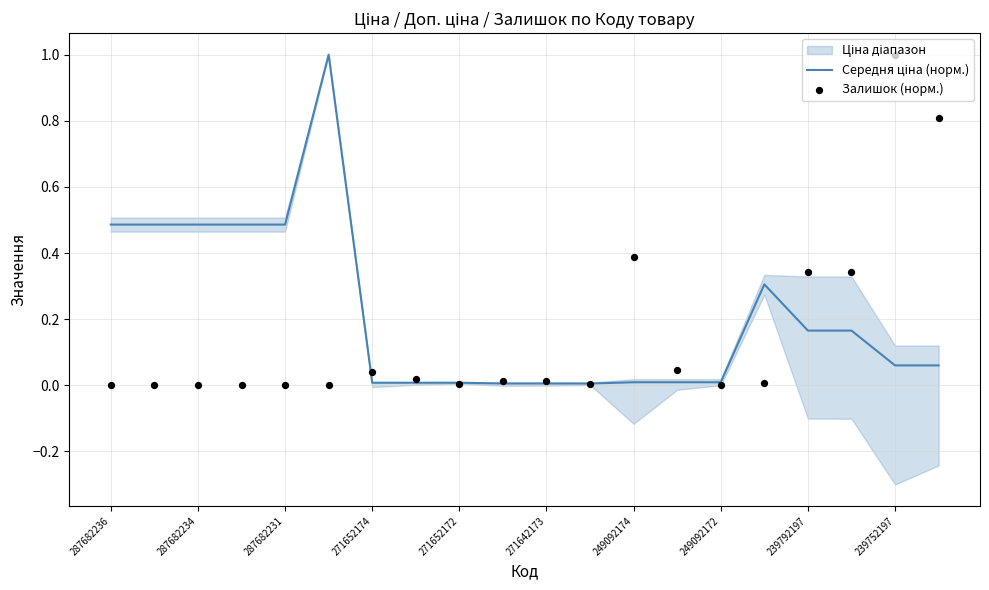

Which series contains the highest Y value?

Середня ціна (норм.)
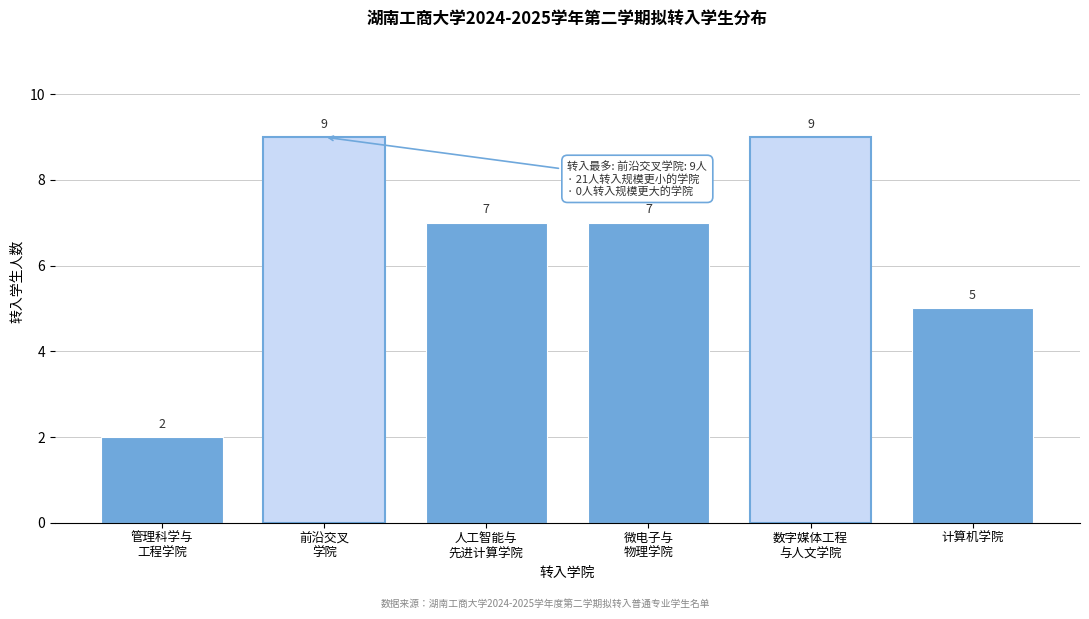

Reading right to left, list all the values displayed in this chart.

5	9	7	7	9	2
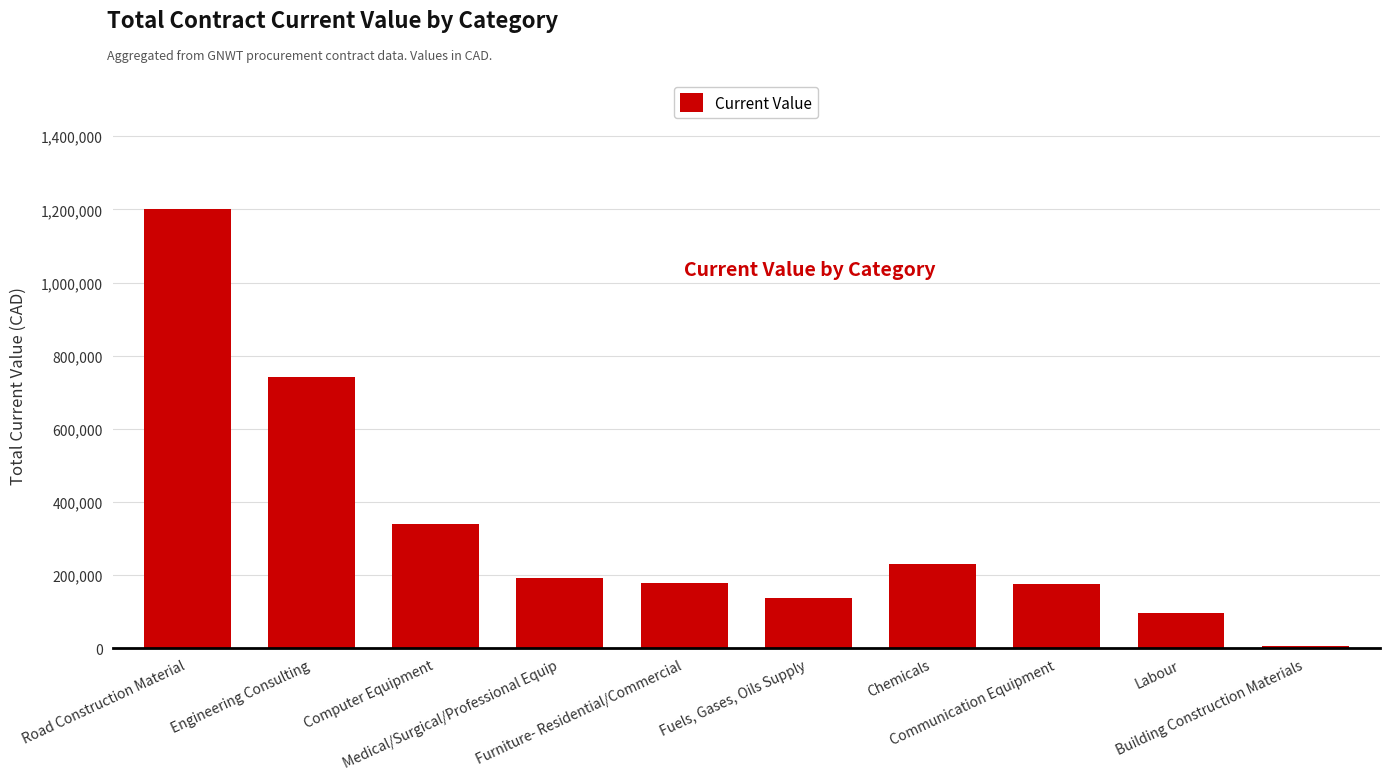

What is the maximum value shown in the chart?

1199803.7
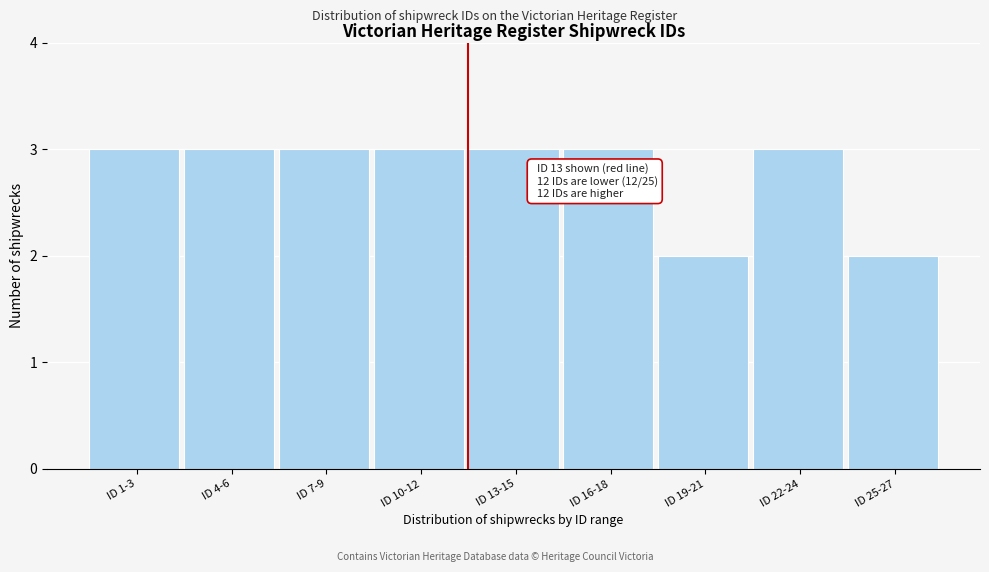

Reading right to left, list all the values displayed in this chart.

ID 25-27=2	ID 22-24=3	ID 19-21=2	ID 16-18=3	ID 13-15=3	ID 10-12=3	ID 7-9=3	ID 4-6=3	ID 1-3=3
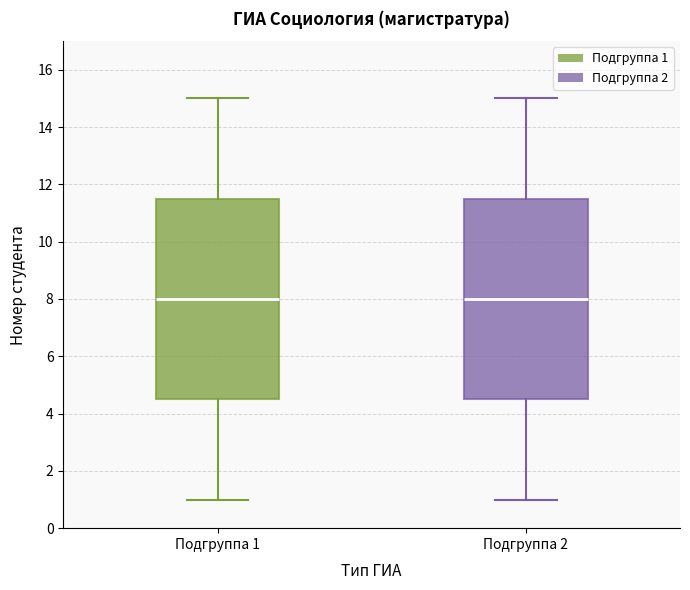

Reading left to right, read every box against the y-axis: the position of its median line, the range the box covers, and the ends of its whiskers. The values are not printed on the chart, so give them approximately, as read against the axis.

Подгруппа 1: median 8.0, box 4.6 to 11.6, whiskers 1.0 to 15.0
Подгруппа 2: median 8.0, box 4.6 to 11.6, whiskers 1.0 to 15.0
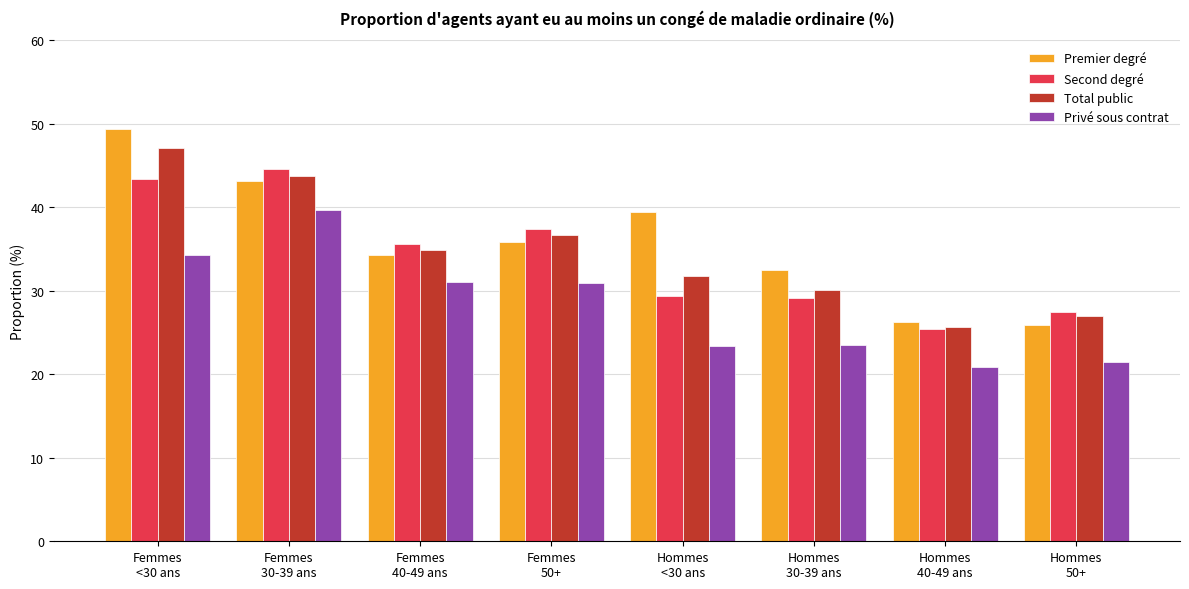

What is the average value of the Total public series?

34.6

+++++

◆ **What you are asked to do**
Extract every text line from the records above verbatim, leaving out the pictures.

◆ **Answer for this exercise**
Which series contains the highest Y value?

Середня ціна (норм.)

Reading right to left, list all the values displayed in this chart.

5	9	7	7	9	2

What is the maximum value shown in the chart?

1199803.7

Reading right to left, list all the values displayed in this chart.

ID 25-27=2	ID 22-24=3	ID 19-21=2	ID 16-18=3	ID 13-15=3	ID 10-12=3	ID 7-9=3	ID 4-6=3	ID 1-3=3

Reading left to right, read every box against the y-axis: the position of its median line, the range the box covers, and the ends of its whiskers. The values are not printed on the chart, so give them approximately, as read against the axis.

Подгруппа 1: median 8.0, box 4.6 to 11.6, whiskers 1.0 to 15.0
Подгруппа 2: median 8.0, box 4.6 to 11.6, whiskers 1.0 to 15.0

What is the average value of the Total public series?

34.6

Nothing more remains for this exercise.